I wanted to make brief comments on two headlines on the front page of yesterday’s Wall Street Journal. The first headline is the title of this post. The article beings: “Federal Reserve officials said they expect to keep short-term interest rates near zero for almost three more years and signaled they could restart a controversial bond-buying program in yet another campaign to rev up the disappointing economic recovery.”*
Obviously, my prior posts worrying about inflation have not been accurate, so my record as an economic predictor (or worrier) is suspect. But still, I wonder whether Chairman Bernanke and the other Fed governors know what the solution to our economic problems is. They stopped the financial crash from turning into a depression in 2008-09, but their efforts have not gotten the economy really started since then. Of course, if what we had was financial crash/recession (like in the 1930s), as opposed to the more run-of-the-mill recessions we have had recently, then the fact that they don’t know what to do is understandable. This is the first one of those recessions we have had since the 1930s.
But if the Fed really doesn’t know what to do and what will work – and the Fed’s trying so many unusual policies seems to indicate that they don’t, then maybe it would better if they stopped trying so much. Instead of doing so many things that they have never done before and that they don’t know will work (or even how they will work and whether they will do more good than harm), maybe they ought to stop. Maybe they should just set some kind of reasonable, middle-of-the-road, medium-term policy and then get out of the way and let the economy get better on its own.
Actually, it seems likely that, to the extent the government needs to do something to help the economy, it is Congress and the President who need to do something, the Federal Reserve having already done as much it is capable of doing.
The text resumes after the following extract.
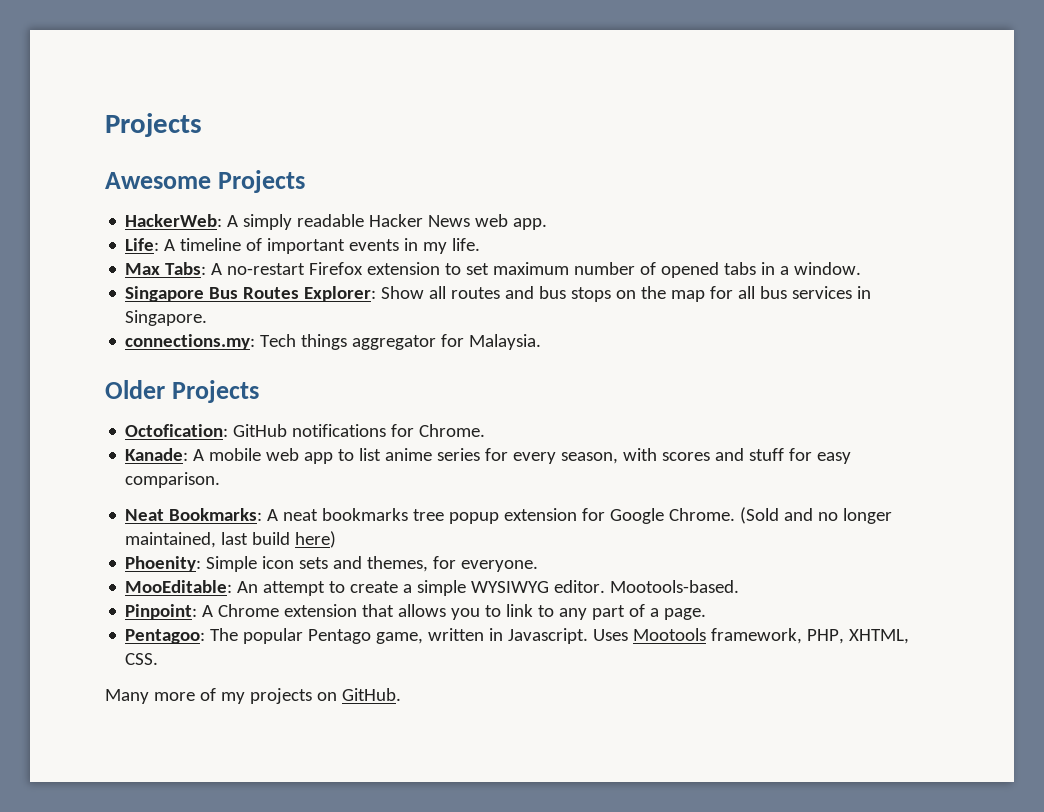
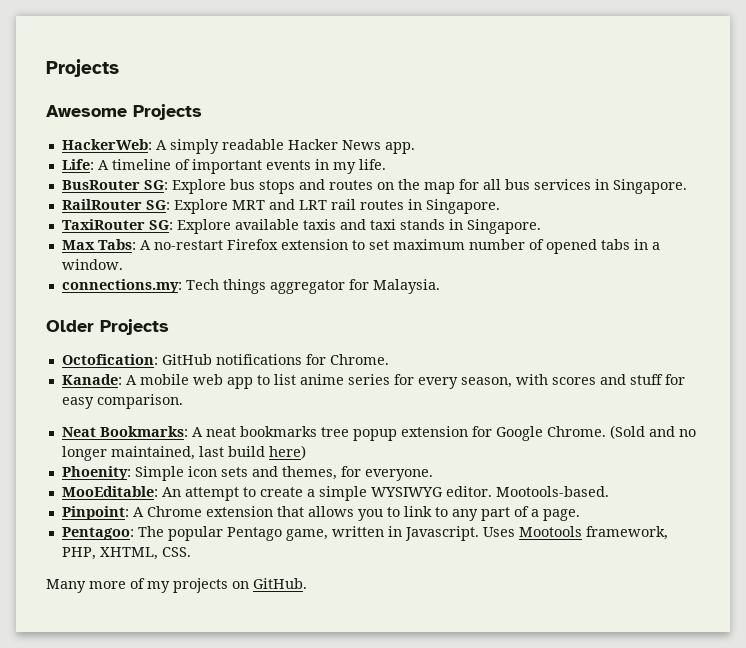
[475,214,509,227] web -> (381, 145) none
(481, 244) none -> [61,179,687,194] [61,199,500,214] [61,219,541,234] // BusRouter SG: Explore bus stops and routes on the map for all bus services in Singapore. // RailRouter SG: Explore MRT and LRT rail routes in Singapore. // TaxiRouter SG: Explore available taxis and taxi stands in Singapore.
[125,286,872,302] [125,310,208,326] // Singapore Bus Routes Explorer: Show all routes and bus stops on the map for all bus services in Singapore. -> (123, 264) none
Instead of monetary policy being the problem (and the solution), it seems likely it is spending policies and tax policies that need to be fixed. The Fed can’t do that – and there is no reason they should continue to try doing other things if it is spending and taxing policies that need to be changed. Because by trying to do things it is not equipped to do, the Fed may wind up accomplishing less than if it just did what it can do properly.
-----------
* Luca Di Leo and Jon Hilsenrath, “Fed Sees Low Rates to 2014,” The Wall Street Journal, January 26, 2012.